Brief | Retype the part of the data that opens with the line containing "Augmenting Fine-grained Data**<br>" and closes with the line containing "<details close><summary>SnapMix Framework</summary></details>", both of those lines included.

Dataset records
##############################

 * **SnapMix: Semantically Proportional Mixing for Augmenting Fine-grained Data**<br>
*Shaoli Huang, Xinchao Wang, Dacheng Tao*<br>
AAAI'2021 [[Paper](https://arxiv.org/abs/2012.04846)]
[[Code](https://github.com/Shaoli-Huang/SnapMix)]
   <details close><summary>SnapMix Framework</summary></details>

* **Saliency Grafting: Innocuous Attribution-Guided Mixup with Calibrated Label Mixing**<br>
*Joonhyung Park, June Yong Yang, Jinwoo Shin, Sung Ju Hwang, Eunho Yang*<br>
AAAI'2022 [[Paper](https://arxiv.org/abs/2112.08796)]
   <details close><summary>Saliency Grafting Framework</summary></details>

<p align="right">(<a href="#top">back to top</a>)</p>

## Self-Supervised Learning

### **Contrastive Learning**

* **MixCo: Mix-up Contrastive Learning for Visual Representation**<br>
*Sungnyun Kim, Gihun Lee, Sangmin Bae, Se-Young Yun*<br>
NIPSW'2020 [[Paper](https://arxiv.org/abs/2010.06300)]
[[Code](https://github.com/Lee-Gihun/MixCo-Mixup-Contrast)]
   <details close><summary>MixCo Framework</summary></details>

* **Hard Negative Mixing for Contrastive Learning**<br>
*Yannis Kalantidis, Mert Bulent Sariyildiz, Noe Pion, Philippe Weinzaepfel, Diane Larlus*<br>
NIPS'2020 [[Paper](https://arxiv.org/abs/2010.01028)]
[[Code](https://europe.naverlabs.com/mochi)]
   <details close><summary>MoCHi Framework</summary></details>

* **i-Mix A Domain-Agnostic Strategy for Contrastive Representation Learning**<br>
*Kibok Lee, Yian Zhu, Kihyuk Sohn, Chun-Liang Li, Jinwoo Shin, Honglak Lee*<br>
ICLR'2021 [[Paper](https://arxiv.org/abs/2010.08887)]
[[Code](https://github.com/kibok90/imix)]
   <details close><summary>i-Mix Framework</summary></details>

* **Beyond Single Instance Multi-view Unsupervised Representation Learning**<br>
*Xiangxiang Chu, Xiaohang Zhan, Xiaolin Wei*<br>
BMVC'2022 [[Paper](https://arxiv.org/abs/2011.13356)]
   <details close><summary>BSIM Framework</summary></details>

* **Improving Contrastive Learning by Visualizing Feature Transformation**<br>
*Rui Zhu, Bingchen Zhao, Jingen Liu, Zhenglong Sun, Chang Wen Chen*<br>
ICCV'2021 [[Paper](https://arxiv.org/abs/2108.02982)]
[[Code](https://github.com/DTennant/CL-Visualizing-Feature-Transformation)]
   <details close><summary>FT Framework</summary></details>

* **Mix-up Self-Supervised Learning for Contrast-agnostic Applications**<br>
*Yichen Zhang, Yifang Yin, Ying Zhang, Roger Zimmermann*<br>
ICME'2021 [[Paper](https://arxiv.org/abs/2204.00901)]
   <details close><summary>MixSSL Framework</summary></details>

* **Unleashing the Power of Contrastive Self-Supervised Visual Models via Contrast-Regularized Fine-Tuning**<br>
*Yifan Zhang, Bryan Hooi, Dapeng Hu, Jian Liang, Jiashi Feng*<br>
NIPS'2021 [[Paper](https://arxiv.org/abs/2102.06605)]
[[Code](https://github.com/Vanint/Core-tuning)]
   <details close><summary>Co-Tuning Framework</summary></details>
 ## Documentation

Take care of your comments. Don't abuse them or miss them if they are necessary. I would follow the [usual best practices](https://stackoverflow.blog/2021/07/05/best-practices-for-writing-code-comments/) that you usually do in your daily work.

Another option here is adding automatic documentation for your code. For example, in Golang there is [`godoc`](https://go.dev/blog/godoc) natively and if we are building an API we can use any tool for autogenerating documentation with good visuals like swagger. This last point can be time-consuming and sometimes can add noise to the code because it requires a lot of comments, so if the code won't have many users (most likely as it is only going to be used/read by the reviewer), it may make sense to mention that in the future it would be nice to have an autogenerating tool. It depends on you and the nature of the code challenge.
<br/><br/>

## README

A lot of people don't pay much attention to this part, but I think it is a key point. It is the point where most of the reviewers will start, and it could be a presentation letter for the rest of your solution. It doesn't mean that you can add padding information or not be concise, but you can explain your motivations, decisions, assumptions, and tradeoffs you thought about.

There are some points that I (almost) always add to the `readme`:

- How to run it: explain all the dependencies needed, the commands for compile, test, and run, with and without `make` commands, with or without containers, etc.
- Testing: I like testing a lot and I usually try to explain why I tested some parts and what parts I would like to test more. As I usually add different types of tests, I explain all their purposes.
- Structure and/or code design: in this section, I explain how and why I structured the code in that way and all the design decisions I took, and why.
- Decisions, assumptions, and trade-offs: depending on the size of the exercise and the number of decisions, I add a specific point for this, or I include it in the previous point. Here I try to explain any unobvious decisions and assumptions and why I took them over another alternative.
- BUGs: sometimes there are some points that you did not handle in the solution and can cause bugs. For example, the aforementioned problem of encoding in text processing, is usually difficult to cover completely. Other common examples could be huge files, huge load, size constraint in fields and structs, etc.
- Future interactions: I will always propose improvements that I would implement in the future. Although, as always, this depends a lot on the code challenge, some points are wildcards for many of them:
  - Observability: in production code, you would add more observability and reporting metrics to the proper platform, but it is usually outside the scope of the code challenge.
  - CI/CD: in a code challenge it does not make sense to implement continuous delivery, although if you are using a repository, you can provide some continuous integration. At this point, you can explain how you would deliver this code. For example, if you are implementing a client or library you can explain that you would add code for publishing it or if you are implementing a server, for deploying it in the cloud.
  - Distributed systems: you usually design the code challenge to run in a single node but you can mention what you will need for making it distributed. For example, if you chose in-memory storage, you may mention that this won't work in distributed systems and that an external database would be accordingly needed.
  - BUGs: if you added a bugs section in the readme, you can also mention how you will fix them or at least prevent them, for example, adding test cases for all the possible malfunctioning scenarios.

##############################

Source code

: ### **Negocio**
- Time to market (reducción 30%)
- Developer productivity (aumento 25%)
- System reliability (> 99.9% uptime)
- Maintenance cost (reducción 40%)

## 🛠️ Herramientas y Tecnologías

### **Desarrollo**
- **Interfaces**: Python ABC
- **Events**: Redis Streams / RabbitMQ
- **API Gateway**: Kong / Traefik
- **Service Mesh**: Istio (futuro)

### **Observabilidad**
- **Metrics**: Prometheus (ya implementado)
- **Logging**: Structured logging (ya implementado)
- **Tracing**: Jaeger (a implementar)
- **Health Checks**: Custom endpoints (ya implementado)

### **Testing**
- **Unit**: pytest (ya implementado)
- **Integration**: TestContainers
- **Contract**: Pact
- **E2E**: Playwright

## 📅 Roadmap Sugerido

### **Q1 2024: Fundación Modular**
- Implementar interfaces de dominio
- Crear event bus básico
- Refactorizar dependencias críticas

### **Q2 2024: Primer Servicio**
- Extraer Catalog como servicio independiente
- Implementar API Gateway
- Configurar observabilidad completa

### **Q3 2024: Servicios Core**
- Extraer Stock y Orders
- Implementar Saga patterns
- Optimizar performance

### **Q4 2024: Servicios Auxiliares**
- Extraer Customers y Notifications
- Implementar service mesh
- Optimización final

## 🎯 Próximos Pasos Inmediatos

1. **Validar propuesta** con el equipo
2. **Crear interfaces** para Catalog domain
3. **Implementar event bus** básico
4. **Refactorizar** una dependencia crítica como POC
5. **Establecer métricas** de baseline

##############################

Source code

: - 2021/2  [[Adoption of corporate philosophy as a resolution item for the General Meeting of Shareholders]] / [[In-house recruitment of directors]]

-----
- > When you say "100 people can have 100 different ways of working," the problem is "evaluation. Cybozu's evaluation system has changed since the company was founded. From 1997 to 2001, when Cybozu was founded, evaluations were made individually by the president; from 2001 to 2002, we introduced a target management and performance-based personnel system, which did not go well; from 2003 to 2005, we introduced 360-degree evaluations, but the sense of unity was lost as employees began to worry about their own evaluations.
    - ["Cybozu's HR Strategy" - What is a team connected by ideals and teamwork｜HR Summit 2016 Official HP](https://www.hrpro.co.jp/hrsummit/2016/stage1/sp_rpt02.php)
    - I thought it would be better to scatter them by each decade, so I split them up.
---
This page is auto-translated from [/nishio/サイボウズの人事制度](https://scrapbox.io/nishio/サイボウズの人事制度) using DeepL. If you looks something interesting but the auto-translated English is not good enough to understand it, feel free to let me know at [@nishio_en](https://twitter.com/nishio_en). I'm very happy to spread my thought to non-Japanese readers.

##############################

Answer box |
 * **SnapMix: Semantically Proportional Mixing for Augmenting Fine-grained Data**<br>
*Shaoli Huang, Xinchao Wang, Dacheng Tao*<br>
AAAI'2021 [[Paper](https://arxiv.org/abs/2012.04846)]
[[Code](https://github.com/Shaoli-Huang/SnapMix)]
   <details close><summary>SnapMix Framework</summary></details>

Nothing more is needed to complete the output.